Alan Shearer this afternoon strode back on to the stage he made his own - and insisted the show would last for eight weeks only.
The 38-year-old was officially unveiled as Newcastle's new manager, but only for the final eight games of a traumatic Premier League season.
Shearer, who was joined by new assistant boss Iain Dowie at St James' Park, was repeatedly asked if there was a chance his troubleshooting mission could be extended further.
His answers were consistent, however.
Shearer said: "I'm here for eight games and I am here for eight games only.
"I envisage sitting in the stands next season watching Newcastle as a Premier League football club, and I will be doing everything in my power to make that happen."

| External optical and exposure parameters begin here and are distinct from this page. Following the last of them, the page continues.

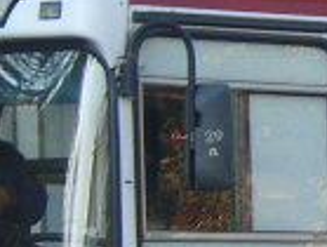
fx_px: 4044
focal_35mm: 427
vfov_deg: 3.5
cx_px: 675
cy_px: 233
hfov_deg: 4.6
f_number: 3.8
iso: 50
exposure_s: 1/90
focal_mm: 13
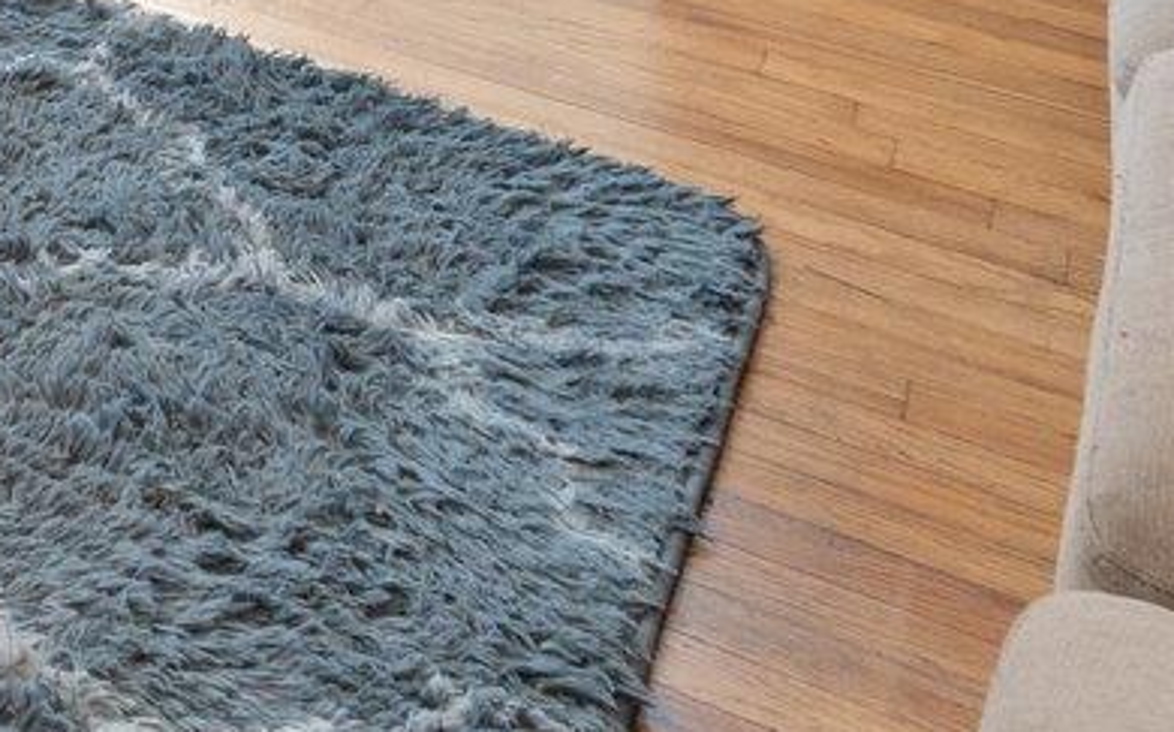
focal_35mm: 75
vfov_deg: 13.2
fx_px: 2398
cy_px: -990
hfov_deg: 20.0
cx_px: -945
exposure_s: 2
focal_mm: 14
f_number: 10
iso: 200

Shearer's return was greeted by hundreds of delirious fans, who flocked to St James' to acclaim his latest homecoming.
Should he drag the club from the depths of relegation trouble to safety, the clamour for him to be installed as permanent boss will be intense.
However, Shearer would not be swayed.
He said: "Good. That's the job, that's what I want. I want that.

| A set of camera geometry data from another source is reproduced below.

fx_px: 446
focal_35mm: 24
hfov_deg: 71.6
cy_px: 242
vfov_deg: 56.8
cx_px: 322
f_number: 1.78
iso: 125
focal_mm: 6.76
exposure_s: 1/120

"I was asked to try to keep Newcastle in the Premier League. That's my job. I've got eight games to do that."
Shearer, of course, is already regarded as a hero on Tyneside for the decade of service - and club record 206 goals - he gave as a player.

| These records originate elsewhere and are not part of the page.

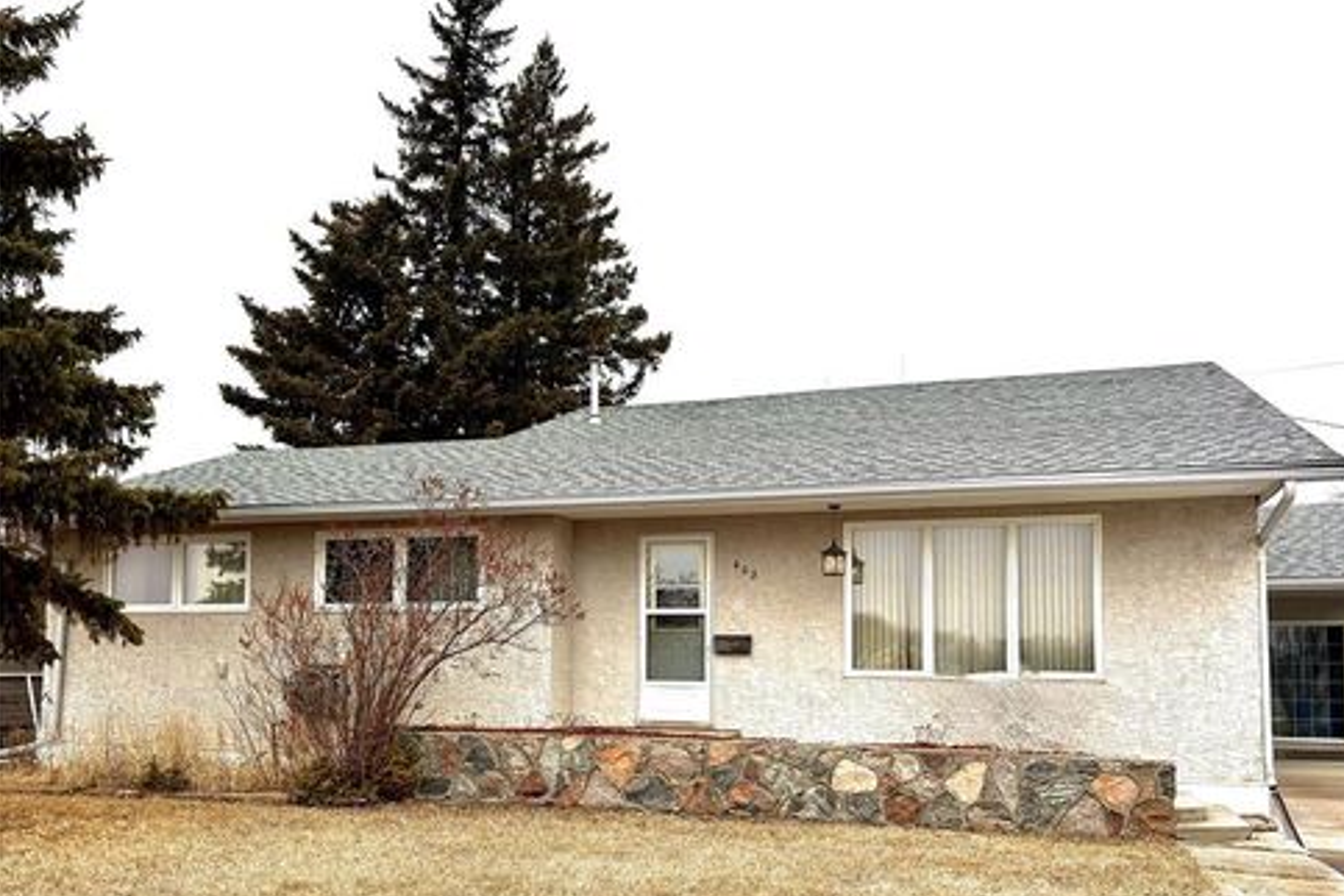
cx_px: 693
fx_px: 1045
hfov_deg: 65.5
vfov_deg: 46.3
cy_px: 497
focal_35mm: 28
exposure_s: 1/2075
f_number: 1.6
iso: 50
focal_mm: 5.96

He has on several occasions been touted for the frequently vacant post of manager, but the timing has never been right.
Asked what was different this time around, he said: "Because I love this football club and I realise they are in a very, very bad position.
"I have been given an opportunity to do something about it, and I believe I can.
"I wouldn't be sitting here, and nor would Iain, if I didn't think there was enough quality in that squad."
News of Shearer's impending return broke on Tuesday evening, and was eventually confirmed 24 hours later after he had thrashed out the terms of the deal with owner Mike Ashley and managing director Derek Llambias.
Reports have suggested he will pick up a seven-figure sum if he manages to keep his home-town club in the top flight, although he knows how he wants to be rewarded.
He said: "There's a big bonus at the end of it, that's keeping this club in the Premier League.
"That's the big bonus for me, nothing else.
"It would hurt and it would devastate me if this club was playing Championship football next season."
Shearer would not be alone in that on Gallowgate, where Tyneside was today once again uniting behind the man who for so long was its talisman.
He said: "They know me as well as anyone does. They know they will get 100 per cent 24 hours a day for the next seven or eight weeks, whatever it is.
"I hope that will be good enough, I really do, because it would sadden me and sadden the thousands and thousands of people who support this club if it were in the Championship.
"They don't deserve that, they deserve better. The powers that be have admitted that mistakes have been made this season - and we would all agree with that.
"But it is important that, whatever mistakes have been made, they have gone, we can't do anything about it.
"We are third-bottom of the league - whether that's because of bad luck, bad play, low confidence, refereeing decisions, it doesn't matter.
"That's gone, history, we can't do anything about it. But what we can do something about is the remaining eight games - and we intend to."
The first of those eight games comes against Chelsea at St James' on Saturday, and Shearer, who confirmed former team-mate Michael Owen will play if fit, admits he cannot wait.
He said: "I'm really excited, I am really, really excited to get out there.
"I don't think we could have asked for a tougher start in Chelsea and their experienced manager [Guus Hiddink] coming up against a young rookie like myself.
"But we will give it a right good go from now until the end of the season, we will."